In 2018, an email is the beginning of a digital relationship. So, when someone voluntarily gives you theirs, it’s a pretty big deal.
In fact, it’s almost the same thing as giving your number to a cute stranger you met at the grocery store. In that moment of optimistic spontaneity, you’re hopeful. Hopeful that things will go well, they send you messages you care about, and that you’re ultimately interested.
So, when a consumer gives you their email… it’s game on. Out of all the fish in the sea (err internet), they picked you. Our advice? Don’t f#*8 it up!
We’ve compiled a list of how some brands get broken up with, stood up, or worse, ignored. Avoid these pitfalls to maintain a very long and happy relationship with your new digital BAE.
Making it hard to unsubscribe
Nothing kicks off a healthy relationship by force and trickery, right? Wrong. Well, unless you’re Andie Anderson or Benjamin Barry, whose relationship is based on a bet in the 2003 rom-com, How to Lose a Guy in 10 Days.
Give your consumers the courtesy and respect to exit the relationship as they please. Sometimes, they’re just not that into you. But if they like you, they’ll stay. And If they don’t, you still have the opportunity to improve and woo them back another way (social targeting, etc.), but don’t force a relationship when it’s not wanted.
Netflix and overfill
3 emails a day your first week together? Not a good look. Nothing says “I’m crazy” like inundating someone with a constant barrage of (unwanted) communication. Remember the love fern? Don’t be like Andie.
Don’t set the tone of your relationship as one sided, if you’re using consumers as a receptacle of for email communication, that’s exactly the type of relationship you are creating.
Too many last chances
Your subscribers are smart and they can sniff out a fake “last call” email faster than Andie can say, “I’m a vegetarian.” There are a few things to consider when running a last chance promo.

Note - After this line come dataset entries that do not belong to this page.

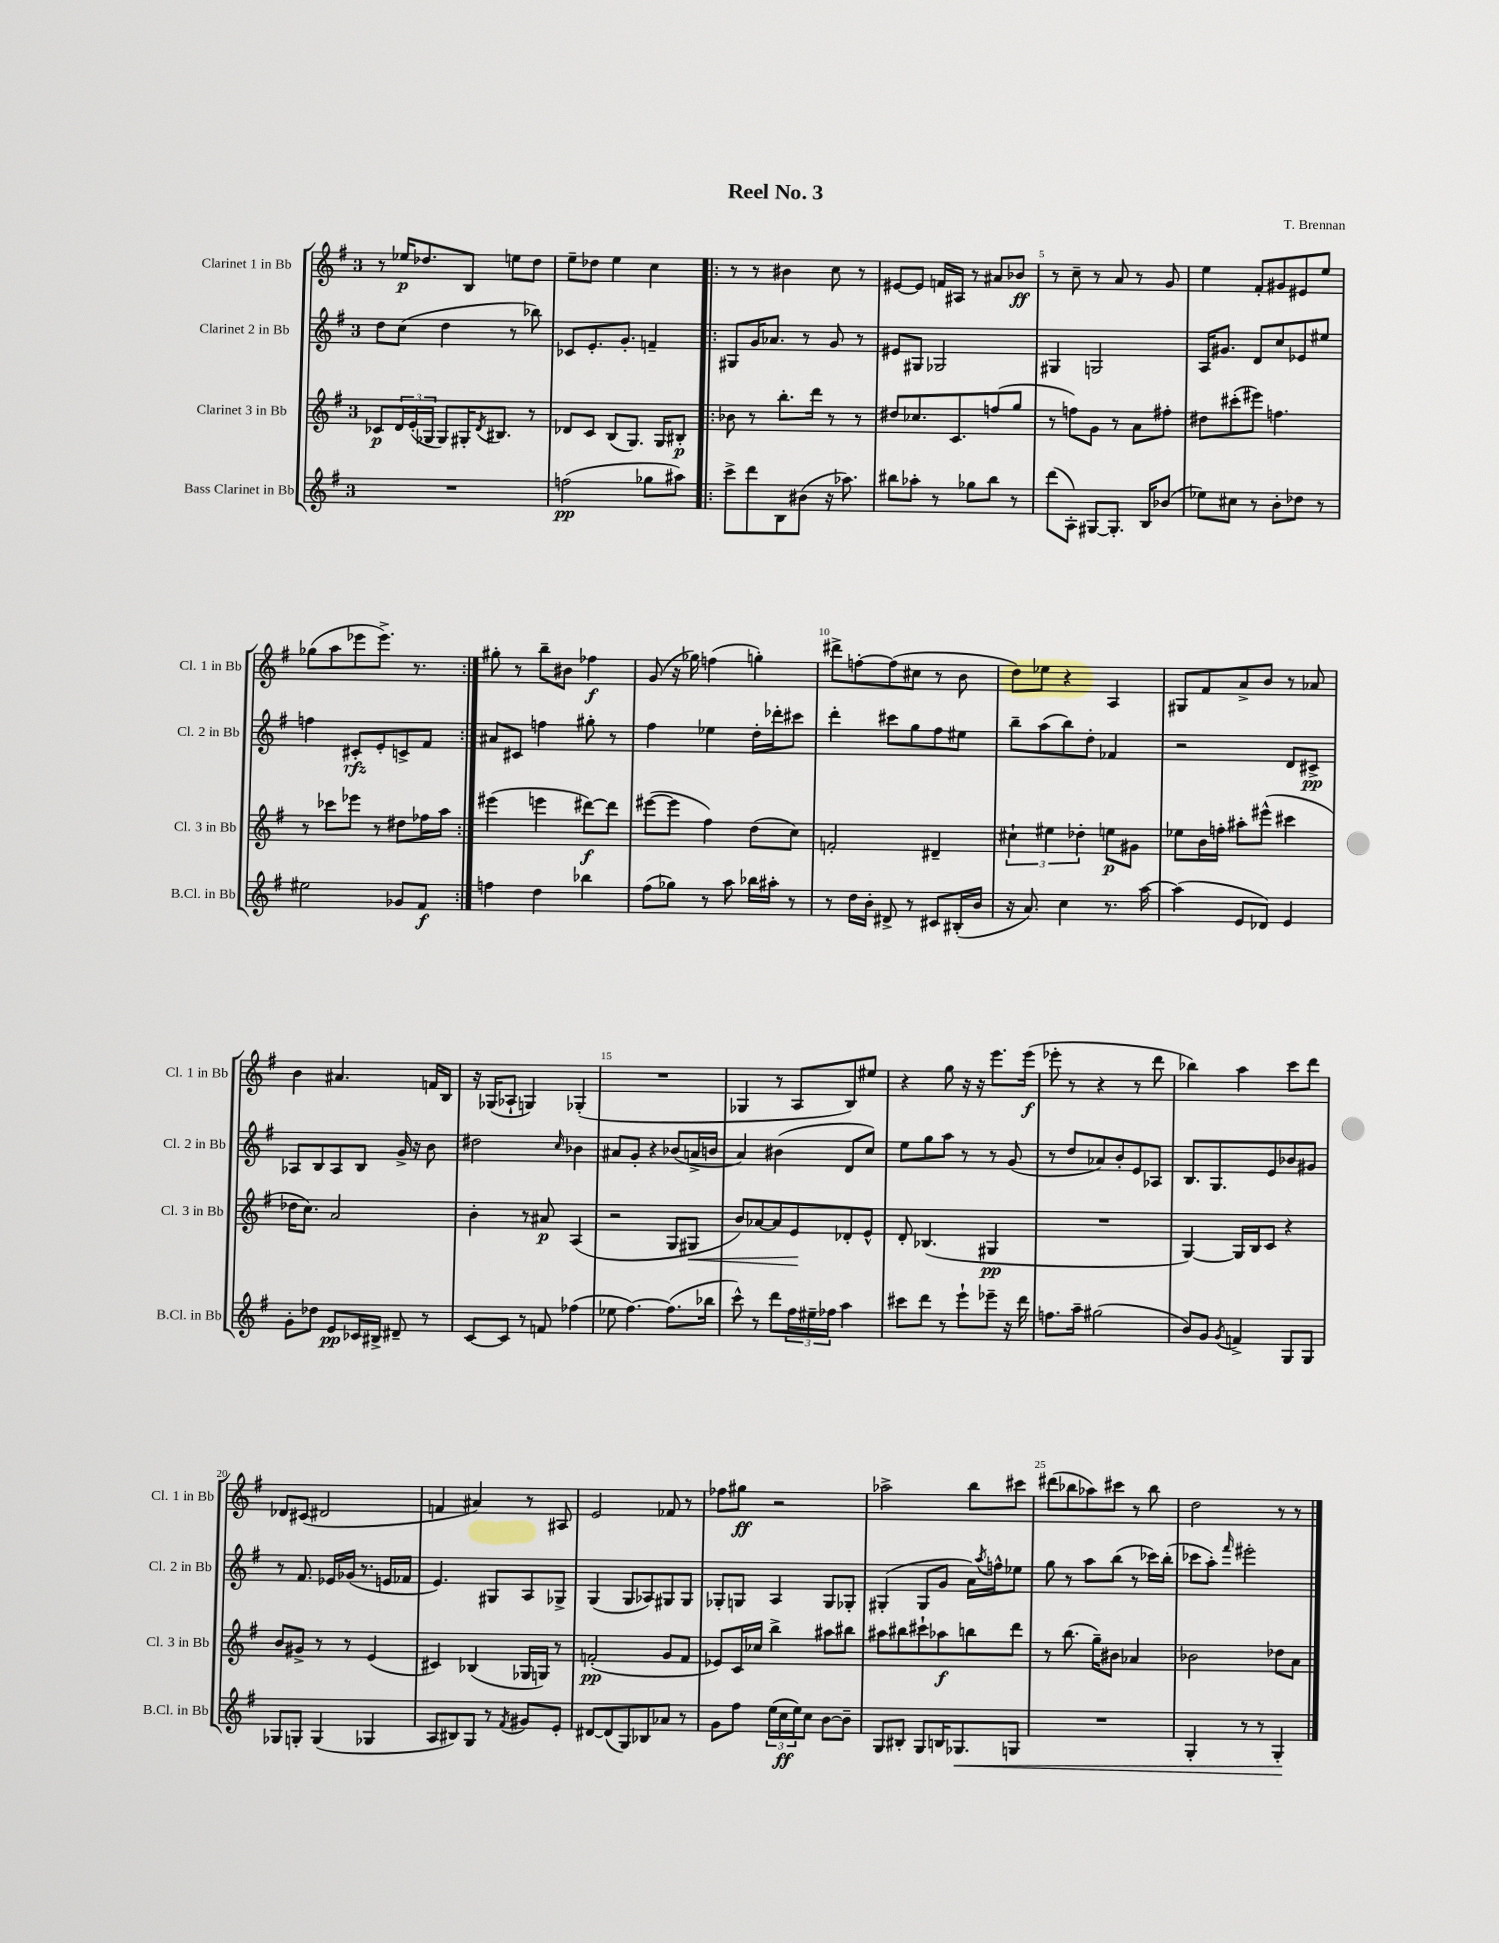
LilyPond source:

\header { title = "Reel No. 3" composer = "T. Brennan" }
<<
\new StaffGroup <<
\new Staff = "s0" \with { instrumentName = "Clarinet 1 in Bb" shortInstrumentName = "Cl. 1 in Bb" } {
    \clef treble \key g \major \once \override Staff.TimeSignature.style = #'single-digit \time 3/4
    r8 ees''16\p des''8. b8 e''8 des''8 |
    e''8-- des''8 e''4 c''4 |
    \repeat volta 2 { r8 r8 bis'4 c''8 r8 |
    eis'8~ eis'8 f'16 ais16 r8 ais'8 bes'8\ff |
    r8 c''8-- r8 a'8 r8 g'8 |
    e''4 fis'8-. gis'8 eis'8 e''8 |
    ges''8( a''8 ees'''8 ees'''8.->) r8. | }
    gis''8-. r8 b''8-- bis'8 fes''4\f |
    g'8( r16 ges''16) f''4( g''4-.) |
    dis'''8-> f''8~-. f''8( cis''8 r8 b'8 |
    d''8) ees''8 r4 a4 |
    gis8 fis'8 a'8-> b'8 r8 aes'8 |
    b'4 ais'4. f'16 b16 |
    r16 ges16( aes8-! g4) ges4-.( |
    R2. |
    ges4 r8 a8 b8) eis''8 |
    r4 g''8 r16 r16 e'''8. e'''16\f( |
    ees'''8-. r8 r4 r8 d'''8 |
    bes''4) a''4 c'''8 d'''8 |
    des'8 cis'8( dis'2 |
    f'4 ais'4) r8 ais8 |
    e'2 fes'8 r8 |
    fes''8 gis''8\ff r2 |
    aes''2-> b''8 cis'''8 |
    dis'''8( bes''8 aes''8) cis'''8 r8 bes''8 |
    d''2 r8 r8 \bar "|." |
}
\new Staff = "s1" \with { instrumentName = "Clarinet 2 in Bb" shortInstrumentName = "Cl. 2 in Bb" } {
    \clef treble \key g \major \once \override Staff.TimeSignature.style = #'single-digit \time 3/4
    d''8 c''8( d''4 r8 bes''8) |
    ces'8 e'8.-. g'8.-. f'4-- |
    \repeat volta 2 { gis8 g'16 aes'8. r8 g'8 r8 |
    eis'8 gis8 ges2 |
    gis4 g2 |
    a16 gis'8. d'8 c''8 ees'8 eis''8 |
    f''4 cis'8-.\rfz e'8-. c'8-> fis'8 | }
    ais'8 cis'8 f''4 gis''8-. r8 |
    fis''4 ees''4 d''16-. des'''16-. cis'''8 |
    d'''4-. cis'''8 g''8 fis''8 eis''8 |
    b''8-- a''8( b''8) d''8-. fes'4 |
    r2 d'8 cis'8->\pp |
    aes8 b8 aes8 b8 g'16-> r16 b'8 |
    dis''2 \grace { c''16 } bes'4 |
    ais'8 g'8-. r4 bes'8( a'16-> b'16 |
    a'4) bis'4( d'8 c''8) |
    e''8 g''8 a''8 r8 r8 g'8( |
    r8 d''8 aes'8) b'8-. e'8 aes8 |
    b8. g8. e'8 bes'8 gis'8 |
    r8 fis'8. ees'16 ges'16( r8. e'16 fes'16 |
    e'4.) gis8 a8 ges8-> |
    g4( g8 aes8) gis8 gis8 |
    ges8-. g8 a4 g8 ges8-. |
    gis4-.( gis8 g'8 a'16) \acciaccatura { a''8 } f''16-^ ees''8 |
    g''8 r8 a''8 b''8( r8 ces'''16) b''16-.( |
    ces'''8 a''8-.) \grace { fis'''16 } eis'''2-. \bar "|." |
}
\new Staff = "s2" \with { instrumentName = "Clarinet 3 in Bb" shortInstrumentName = "Cl. 3 in Bb" } {
    \clef treble \key g \major \once \override Staff.TimeSignature.style = #'single-digit \time 3/4
    ces'8\p \tuplet 3/2 { d'16 e'16-.( ges16 } ges8) gis16-. \acciaccatura { d'8 } bis8. r8 |
    des'8 c'8 b8( g8.) g16 bis8-.\p |
    \repeat volta 2 { bes'8 r8 b''8.-. d'''16 r8 r8 |
    dis''8 ces''8. c'8. f''8( g''8 |
    r8 f''8) g'8 r8 a'8 fis''8-. |
    dis''8 cis'''8-.( eis'''8) f''4. |
    r8 ces'''8 ees'''8 r8 dis''8 fes''16 a''16 | }
    eis'''4( e'''4 dis'''8~\f) dis'''8 |
    eis'''8~( eis'''8 fis''4) d''8( c''8) |
    f'2-. dis'4-- |
    \tuplet 3/2 { cis''4-! eis''4 des''4-. } e''8\p gis'8 |
    ees''8 b'16 f''16-. ais''8-. eis'''8-^( cis'''4 |
    des''16 c''8.) a'2 |
    b'4-. r8 ais'8\p a4( |
    r2 g8 gis8\< |
    b'8) aes'8~ aes'8 e'8\! des'8-. e'8-^ |
    d'8-. bes4.( gis4\pp |
    R2. |
    g4~) g16 b16 c'8 r4 |
    b'8 gis'8-> r8 r8 e'4( |
    cis'4) bes4( ges16 g16) r8 |
    f'2-.\pp( g'8 f'8 |
    ees'8) c'16 ces''16 b''4-> ais''8 bis''8 |
    ais''8 bis''8 cis'''8-! aes''8\f b''8 d'''8 |
    r8 b''8.( g''16--) bis'8 aes'4 |
    bes'2 des''8 a'8 \bar "|." |
}
\new Staff = "s3" \with { instrumentName = "Bass Clarinet in Bb" shortInstrumentName = "B.Cl. in Bb" } {
    \clef treble \key g \major \once \override Staff.TimeSignature.style = #'single-digit \time 3/4
    R2. |
    f''2\pp( ges''8 ais''8) |
    \repeat volta 2 { c'''8-> d'''8 b8 bis'8( r16 aes''8.) |
    bis''8 aes''8-. r8 ges''8 bis''8 r8 |
    d'''8( a8-.) gis8~ gis8.-. b16 bes'8( |
    ees''8) cis''8 r8 b'8-. des''8 r8 |
    eis''2 ges'8 fis'8\f | }
    f''4 d''4 bes''4 |
    fis''8( ges''8) r8 a''8 bes''16 ais''16-. r8 |
    r8 d''16 b'16-. dis'8-> r8 cis'8 bis16-.( b'16 |
    r16 a'8.) c''4 r8. a''16~ |
    a''4( e'8 des'8) e'4 |
    g'8-. des''8 e'8\pp ces'16 bis16-> dis'8-- r8 |
    c'8~ c'8 r8 f'8 fes''4( |
    ees''8 fis''4.~) fis''8.( bes''16 |
    c'''8-^) r8 d'''8 \tuplet 3/2 { fis''16 eis''16-- fes''16 } a''4 |
    cis'''8 d'''8 r8 e'''8-! ees'''8-- r16 d'''16 |
    f''8. a''16-- gis''2( |
    b'8) g'8 \acciaccatura { g'8 } f'4-> g8 g8 |
    ges8 g8-. g4( ges4 |
    a8 bis8) g8 r8 \acciaccatura { fis'8 } gis'8 e'8-. |
    dis'8~ dis'8( g8) bes8 aes'8 r8 |
    g'8 fis''8 \tuplet 3/2 { e''16( c''16\ff e''16) } c''8 b'8~ b'8-- |
    g8 bis8-. g8 b16 ges8.\< g8 |
    R2. |
    g4-. r8 r8 g4-.\! \bar "|." |
}
>>
>>
\layout { \context { \Score \override BarNumber.break-visibility = ##(#f #t #t) barNumberVisibility = #(every-nth-bar-number-visible 5) } }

Is it actually the subscribers last chance? Or, will they see this offer again soon? If the latter is true, you’re lying to you subscribers and they’ll start to catch on to your untruthful marketing practices.
Oh, and let’s not lower the bar too low. If your subscribers get used to see marked down prices, they’ll likely not buy your product at full price. Just look at Banana Republic or Gap. Will you ever pay full price for any of their items when you know a 40% sale comes around every other week? Not likely.
Sharing isn’t caring
For many brands, and publishers in particular, third-party emails are a common practice. While it is a consistent revenue and service opportunity, third-party emails can be the death of any consumer/business relationship. The biggest mistake we see? Publishers giving up all branding in lieu of a third-party email. If the “from” name is yours, it’s your email. Don’t confuse your consumers about who you are by sending out items that don’t look look like and feel like you. This is your relationship. Don’t let anyone else author or decide how that relationship should go.
Don’t overcomplicate things
If you have to describe to someone how to use their account, your account setup is flawed. If I have to keep telling someone how great you are, you’re probably not that great. You can likely blame Apple for this, but consumers are accustomed to intuitive technology. If yours isn’t? Don’t put a spotlight on how complicated it is with a wordy email exchange. If yours is simple to use? Don’t complicate it with a wordy exchange. You have much more to offer than instructions, show ‘em what you’re made of.
It’s too soon
Sending a subscription offer too soon can feel … icky. If you begin your relationship by giving first, you can ask later without it feeling like a sales pitch. Give them content first. Wait until the subscriber is interested, engaged, and wanting more from your brand, then hit them with a subscription offer they won’t be able to refuse. This way, it will feel like the natural next step in your relationship … much like meeting the parents, or saying “I love you.”
Where do you shake out?
If your current email marketing strategy is anything like Andie Anderson’s dating strategy you’re bound to lose subscribers. It’s time to start changing your habits. Start small and see how your subscribers respond.
But if you treat your subscribers like an IRL relationship, you can be riding off into the sunset together. Soon, they could be buying an annual subscription (woah … commitment), following you on social media, introducing you to their friends, and even attending events you’re hosting. Before you know it, you’ve got yourself a lifelong partner. That, my friends, is a real modern day rom-com.